Cid: Waste district should be frugal with new tax revenue

2013-08-18T18:30:00Z 2013-08-19T11:43:05Z Cid: Waste district should be frugal with new tax revenueMarc Chase marc.chase@nwi.com, (219) 662-5330 nwitimes.com
August 18, 2013 6:30 pm  • 

CROWN POINT | The Lake County solid waste district should temper spending of new income tax revenues with frugality rather than using it for proposed employee pensions, a district board member says.

County Councilwoman Christine Cid, a member of the Lake County Solid Waste Management District Board, said taxpayers are looking for government entities to tread carefully with revenues from a newly adopted 1.5 percent local option income tax. The new revenue is set to hit local government coffers in 2014.

Cid said some of the $249,000 the district will receive from the income tax in 2014 should go to reducing the amount of money county residents pay into the district's general fund.

"Of course we should make sure all of our programs are whole first," Cid said. "But that doesn't mean we have to spend it all.

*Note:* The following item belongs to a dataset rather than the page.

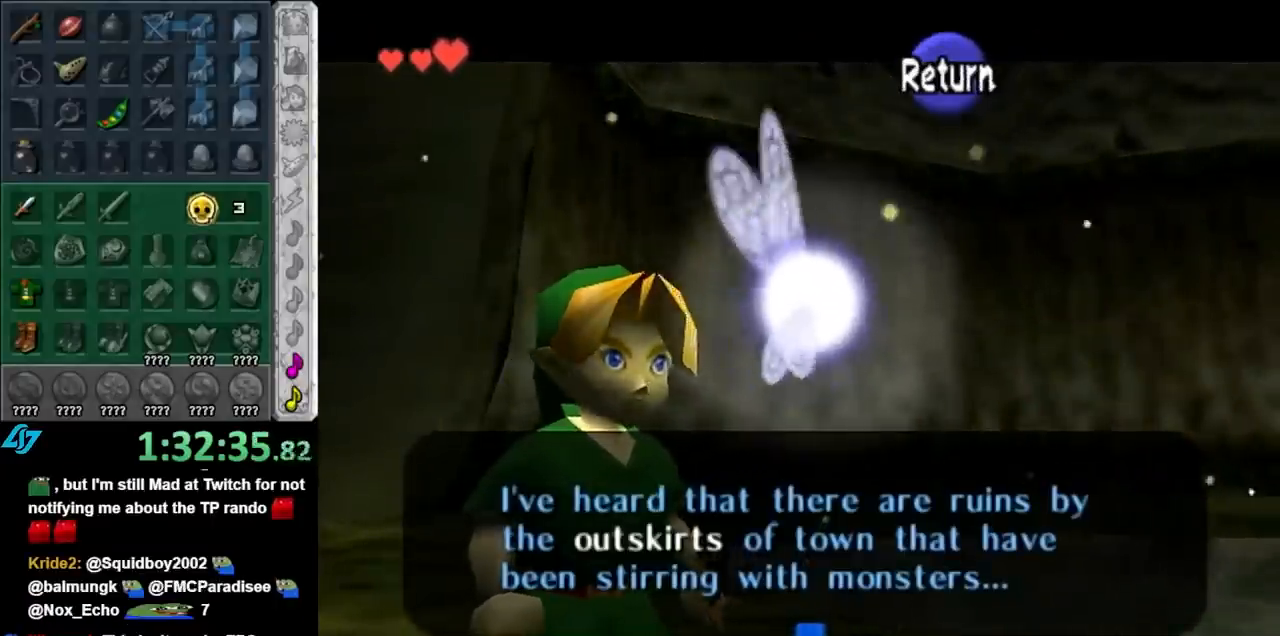
{"buttons": ["L1"], "left_stick": "center", "right_stick": "center", "events": [[133, "A", "down"], [300, "A", "up"], [417, "L1", "down"]]}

We shouldn't just spend it because we have it.

"We should look at reducing our general fund levy with some of those dollars."

Controversy erupted earlier this week when a line item in the district's proposed 2014 budget proposed using all next year's new income tax revenue to enroll district employees in the Indiana Public Employees' Retirement Fund, or PERF.

That line item has since been changed from "Retirement/PERF" to "Contingency" at the request of waste district board Chairman David Hamm, who also sits on the Lake County Council.

Waste district Executive Director Jeff Langbehn, who would benefit from such a pension plan, joined other board members Thursday in emphatic promises that no pension proposals or funding mechanisms have been finalized.

Cid said she disagreed with the concept of using $500,000 in income tax revenues over the next two years to enroll district employees in PERF and pay for retroactive years in the plan, so the employees could be vested for their full years of service.

She said district employees already have been offered an IRA-type retirement plan into which the district pays a portion.

"I'm not saying at this point that I'm even OK for them to join PERF," Cid said. "We need to look at things more closely. ...

"I can have more vested years in PERF by buying those years," she said. "Maybe it needs to come out of their own pocket."

Griffith Clerk-Treasurer George Jerome, also a district board member, echoed Cid's sentiments Friday that new income tax revenues could be used to reduce the general fund levy.

"Christine is absolutely correct," Jerome said. "Just because the tax money is going to be there doesn't mean we all have to glom onto it."

Jerome said PERF may be the best pension plan for district employees.

"But I don't think we ought to be buying back years for them," Jerome said.

Langbehn and some board members have argued that district employees deserve PERF enrollment because other county employees use the plan.

But Cid said there was a reason past proposals to provide pensions for waste district employees have been tabled without a vote.

"We've talked about these pensions before, and they have been tabled without action," Cid said. "That should tell you something."

Lake County Commissioner Gerry Scheub, who opposed the local option income tax, also warned waste district board members to be careful with how the money is handled.

He told The Times before Thursday's board meeting that he opposes using the income tax revenues for pensions.

"This is not a good thing in the public's eye," Scheub told district board members Thursday. He told the board the district needed to refocus on encouraging recycling and awarding recycling grants to municipalities.

"This (pension issue) needs to be researched a lot better."